Leader of the Saskatchewan Liberal Party
- In office 27 October 2001 – 21 December 2007
- Preceded by: Jim Melenchuk
- Succeeded by: Frank Proto (interim)

Personal details
- Born: 30 May 1965 (age 60) Saskatoon, Saskatchewan, Canada
- Party: Liberal
- Occupation: Politician

= David Karwacki =

Canadian politician

David Karwacki (born 30 May 1965) is a Canadian politician and businessman, serving as the Leader of the Saskatchewan Liberals between October 2001 and December 2007. Under his tenure as Liberal leader, the party lost parliamentary representation in the Legislative Assembly of Saskatchewan.

== Biography ==
Born in Saskatoon, Saskatchewan, Canada, Karwacki attended the University of Saskatchewan, graduating from the College of Commerce in 1989. He also has engaged in continuing business education at M.I.T. in Boston and more recently at Stanford in San Francisco. In 1989, he founded the Star Group, a food distributor company, with Gary Budd.

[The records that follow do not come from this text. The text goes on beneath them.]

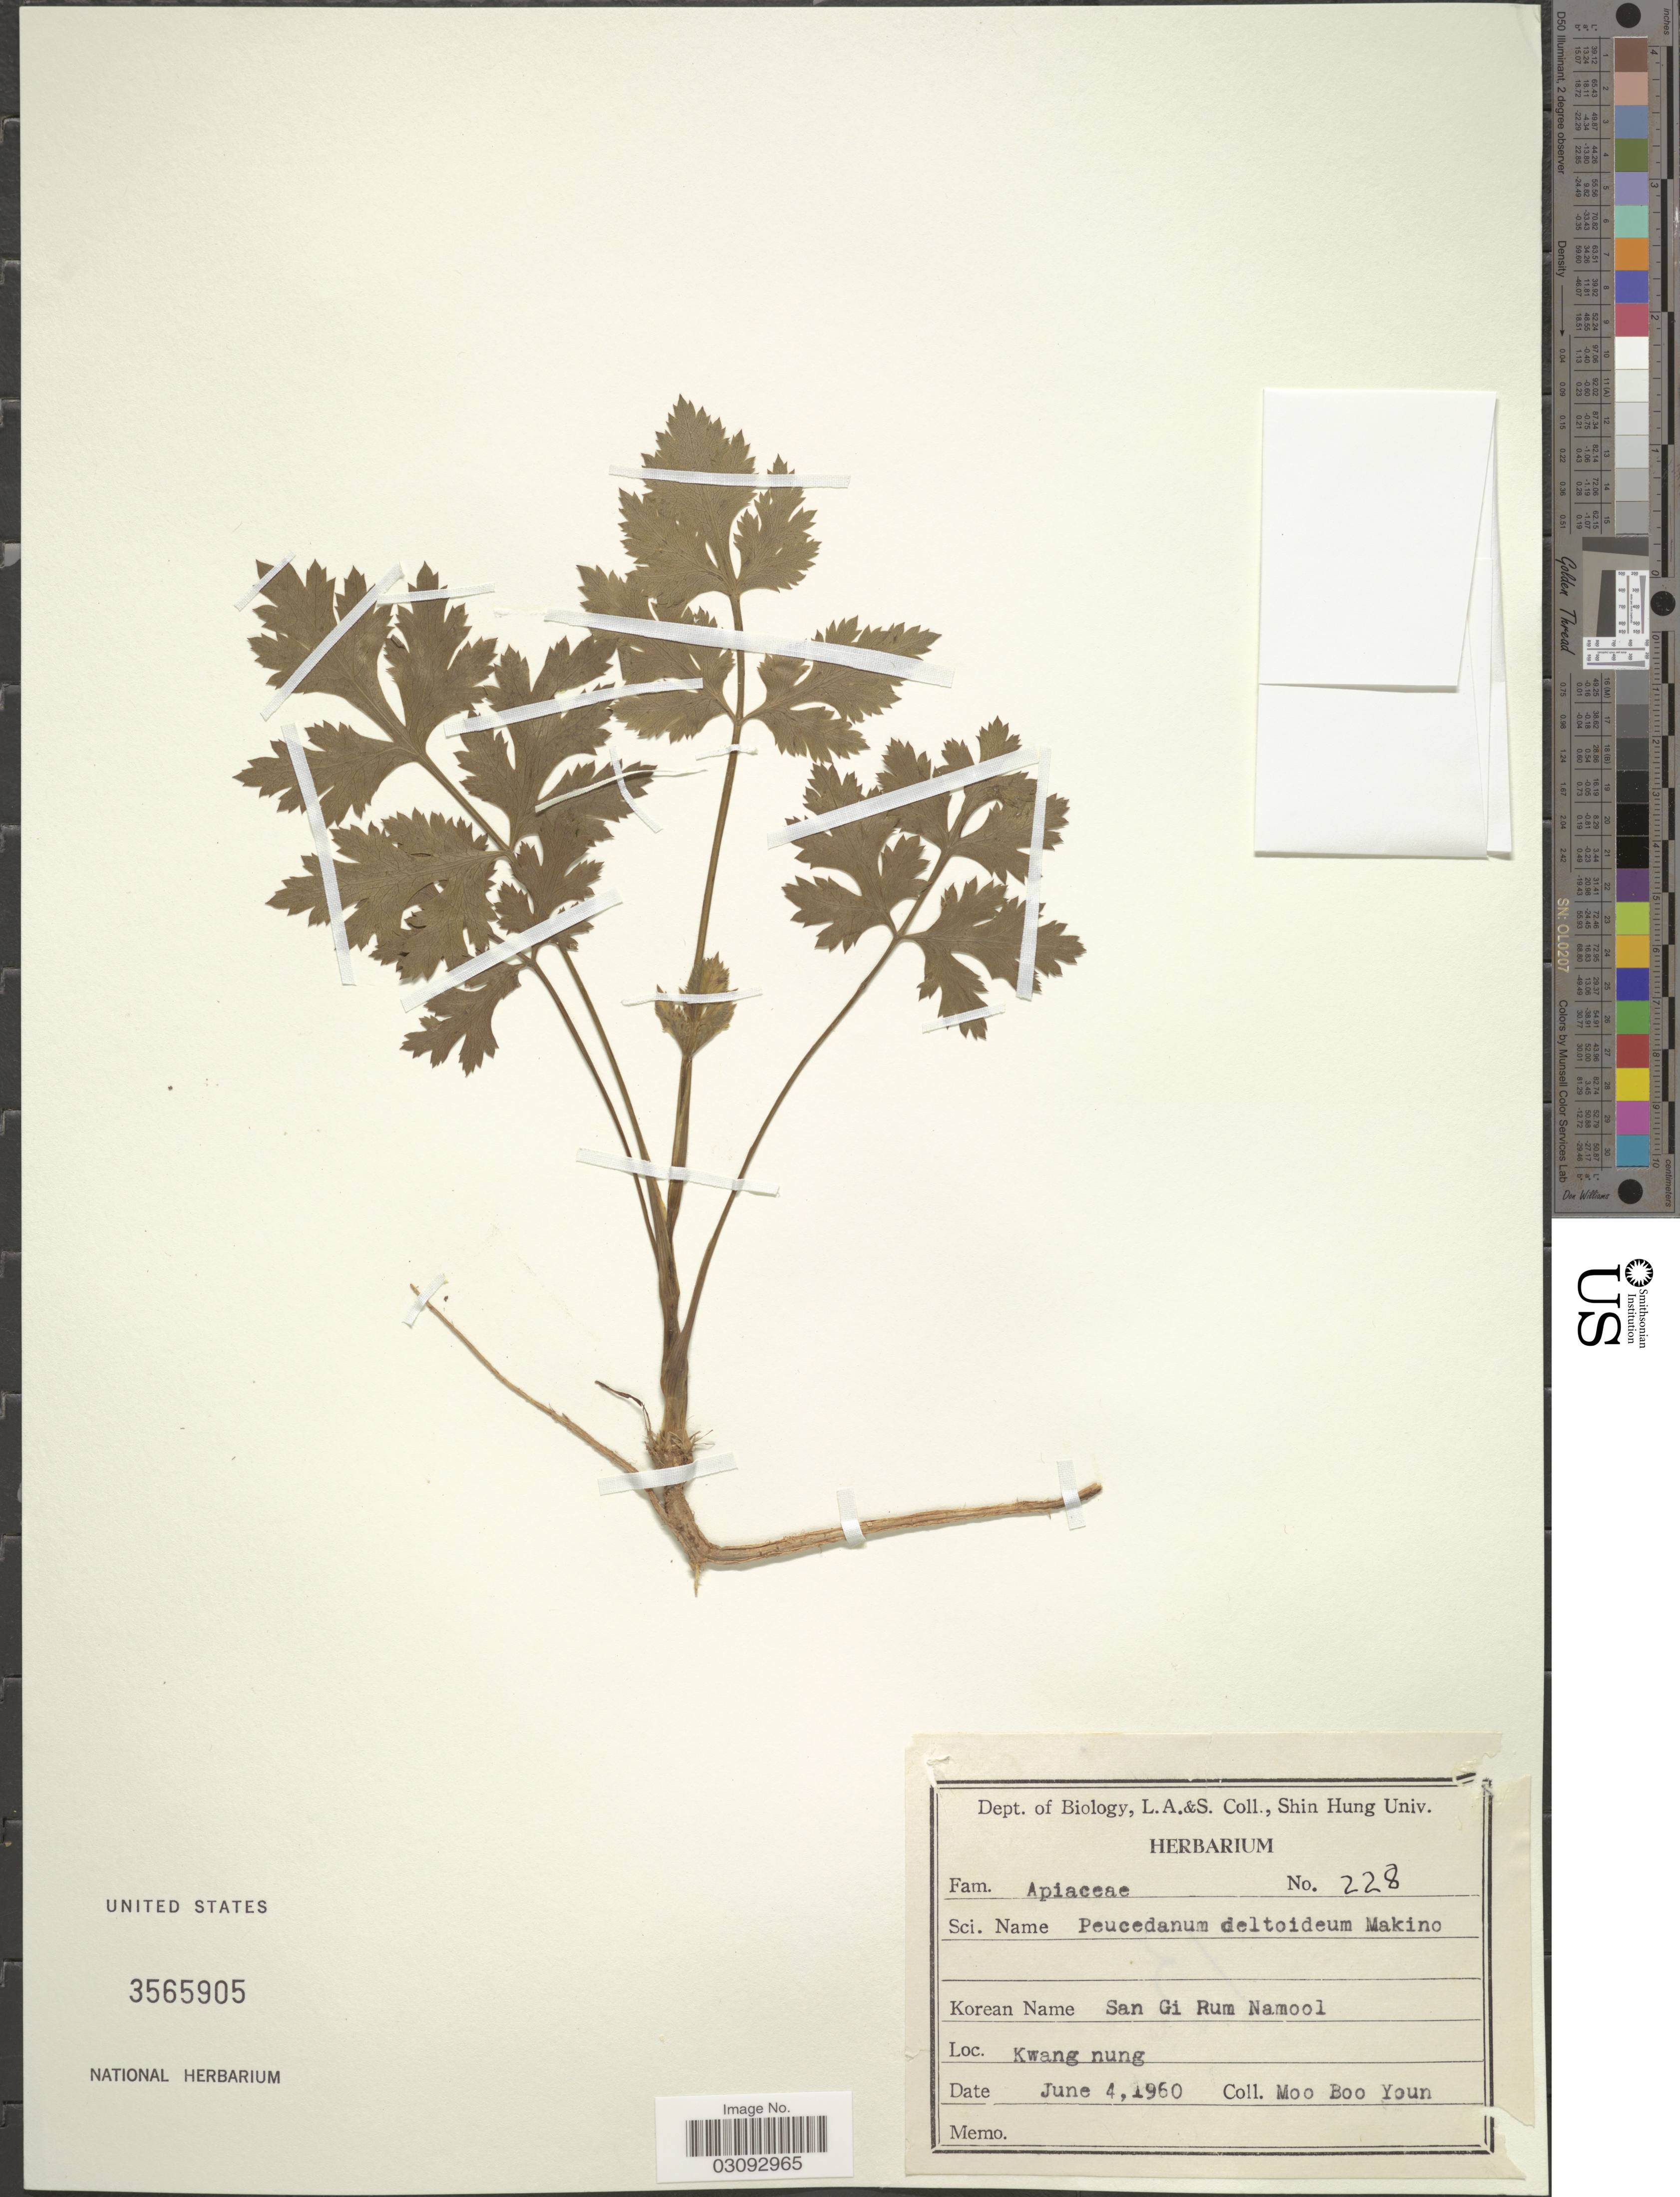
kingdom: Plantae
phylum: Tracheophyta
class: Magnoliopsida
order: Apiales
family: Apiaceae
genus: Peucedanum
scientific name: Peucedanum deltoideum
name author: Makino ex K. Yabe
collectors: M. Youn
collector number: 228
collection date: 1960-06-04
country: South Korea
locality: Kwang nung.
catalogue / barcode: US 3565905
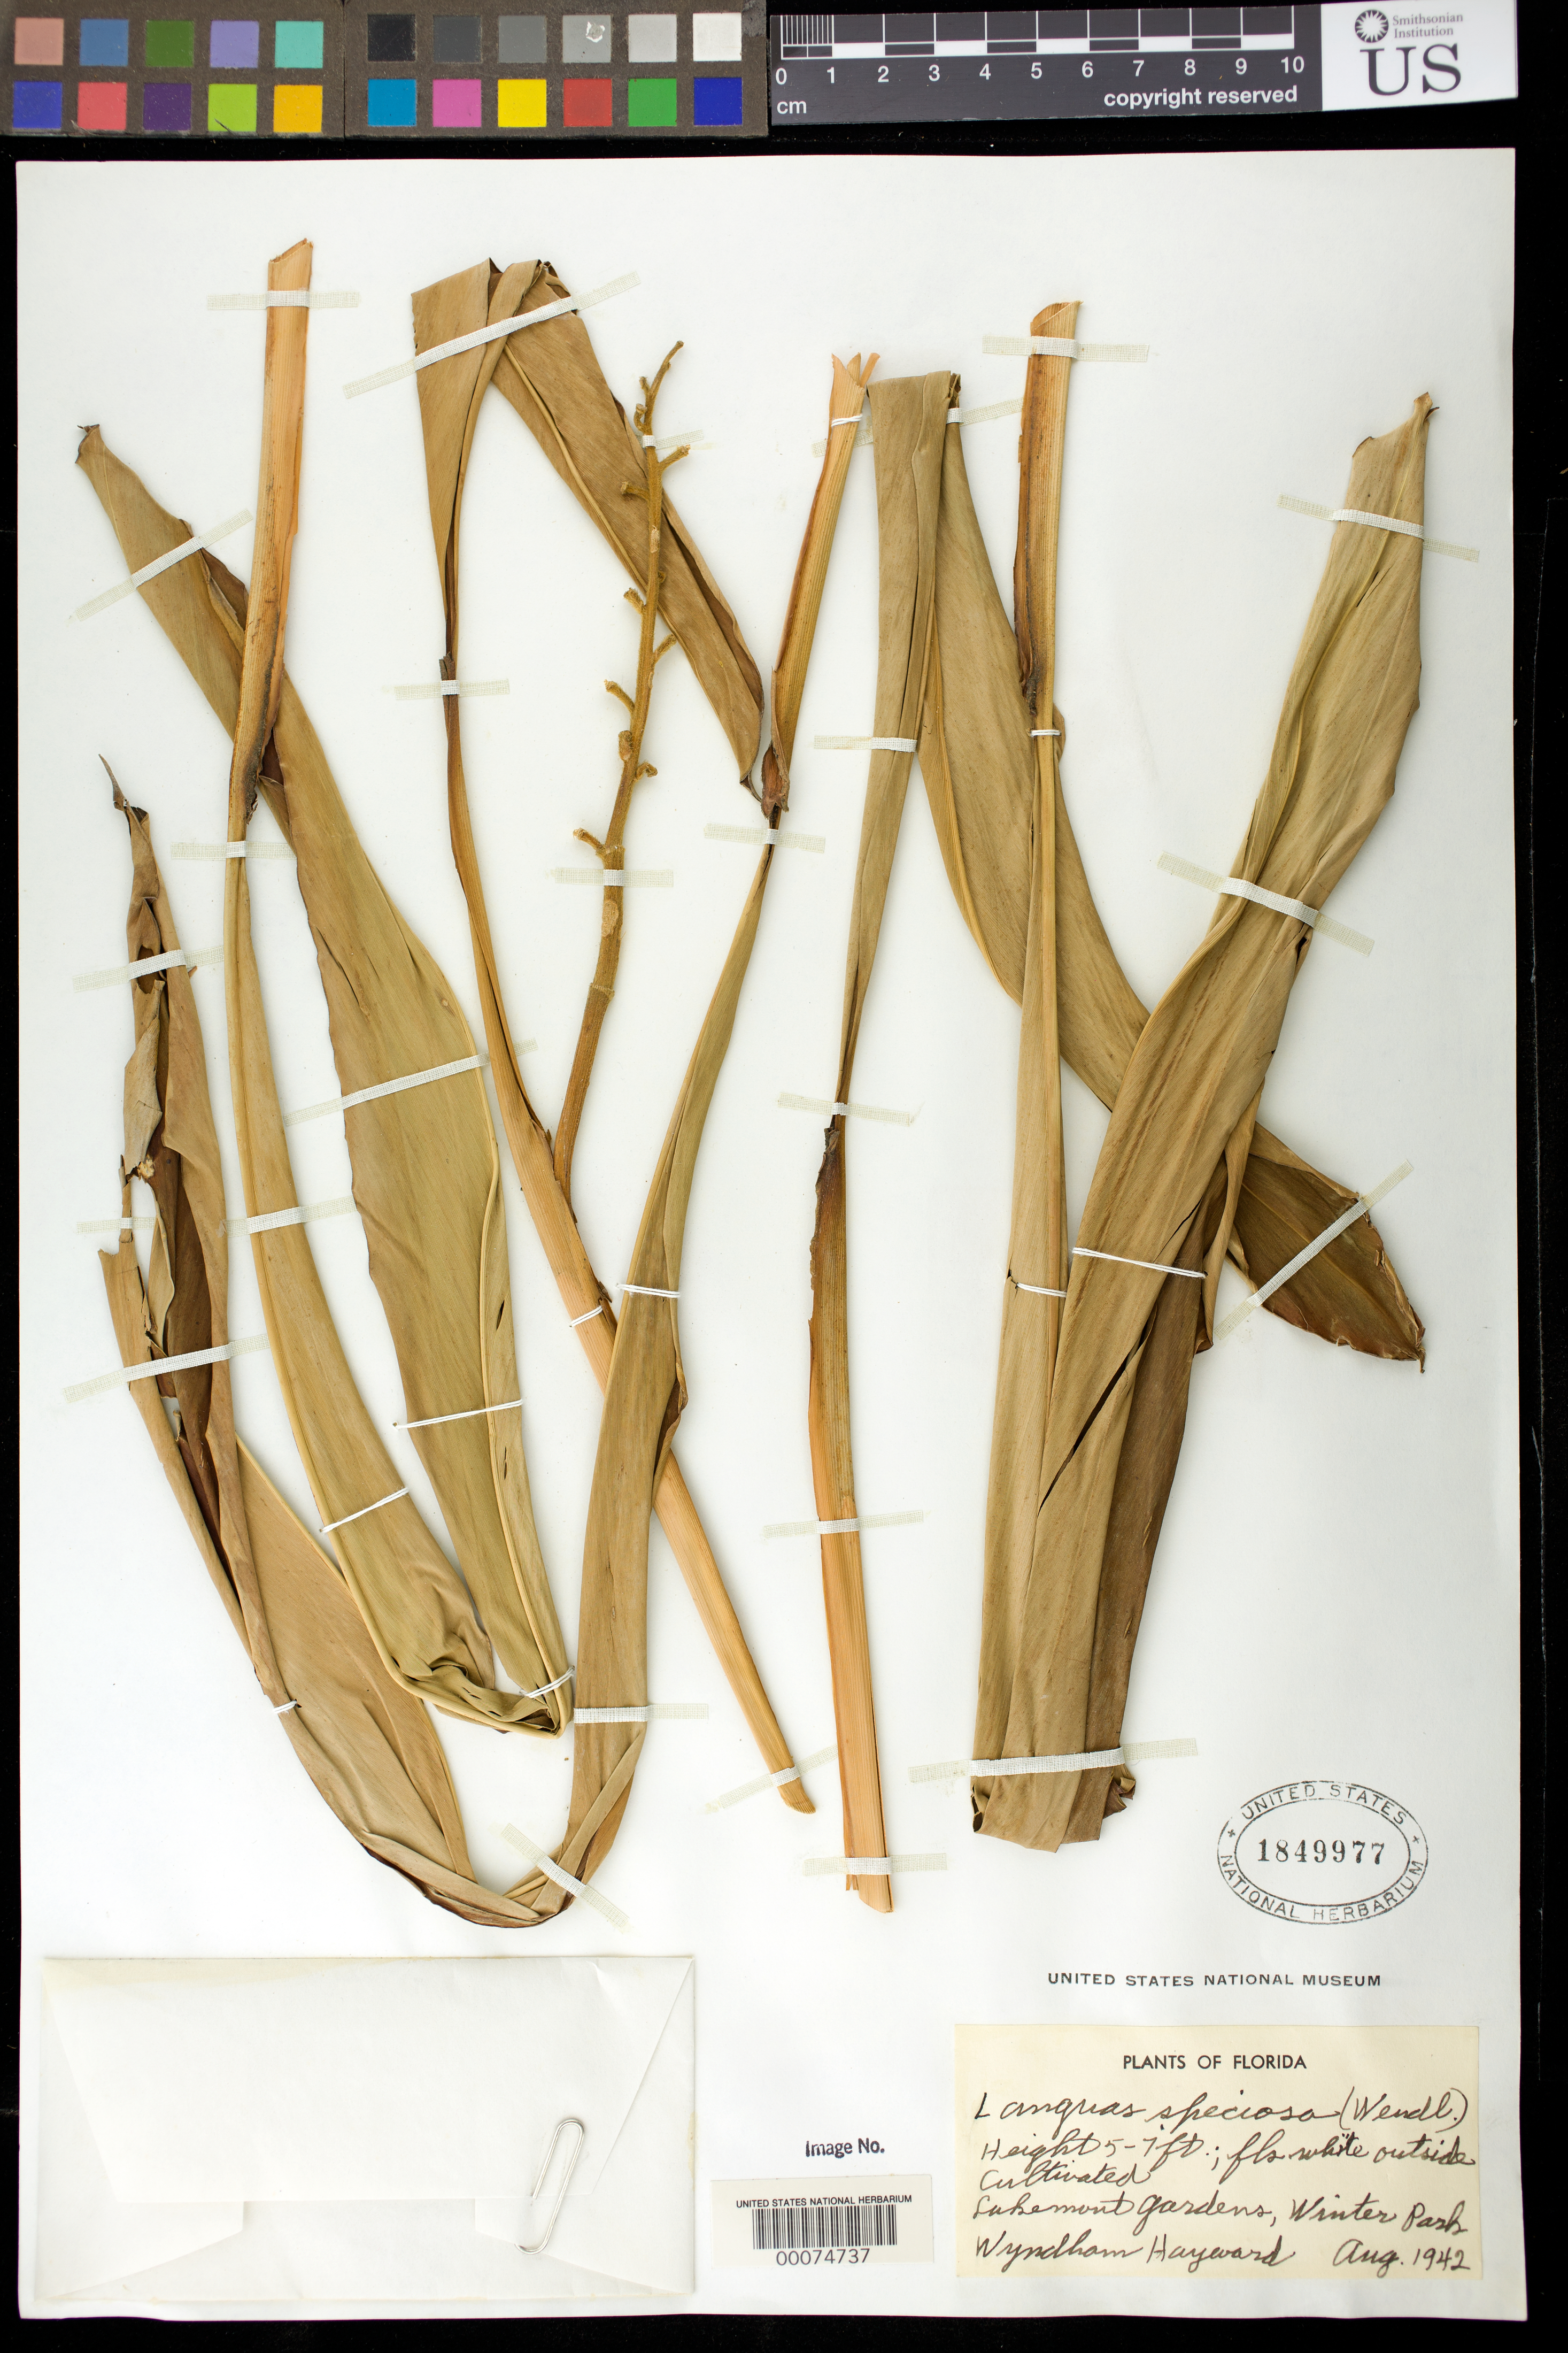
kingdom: Plantae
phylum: Tracheophyta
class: Liliopsida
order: Zingiberales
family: Zingiberaceae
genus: Alpinia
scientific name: Alpinia speciosa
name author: (Blume) D. Dietr.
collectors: W. Hayward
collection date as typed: Aug 1942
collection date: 1942-08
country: United States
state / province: Florida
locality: Lakemont gardens, winter park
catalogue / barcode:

In October 2001, Karwacki became the leader of the Saskatchewan Liberals, defeating Liberal MLA Jack Hillson. Karwacki ran on a platform of disbanding the Liberal coalition with the Saskatchewan NDP. Karwacki ran in the constituency of Saskatoon Meewasin in the 2003 provincial election, finishing second to former Justice Minister Frank Quennell. The Liberals also lost their last remaining seat in the provincial legislature. He ran in the 2006 Weyburn-Big Muddy by-election, held on 19 June, placing second with 27% of the vote. Saskatchewan Party candidate Dustin Duncan won with 49% of the vote.

In December 2006, Karwacki addressed the Liberal leadership convention in Montreal on the topic of Liberalism in Western Canada.

Karwacki ran in the Saskatoon Meewasin constituency in the 2007 Saskatchewan general election, placing third and receiving a lower percentage than in the 2003 general election. Karwacki then quit as the leader of the Liberals in December 2007.

Karwacki returned being a businessman, and retired as the CEO of Star Group in 2024.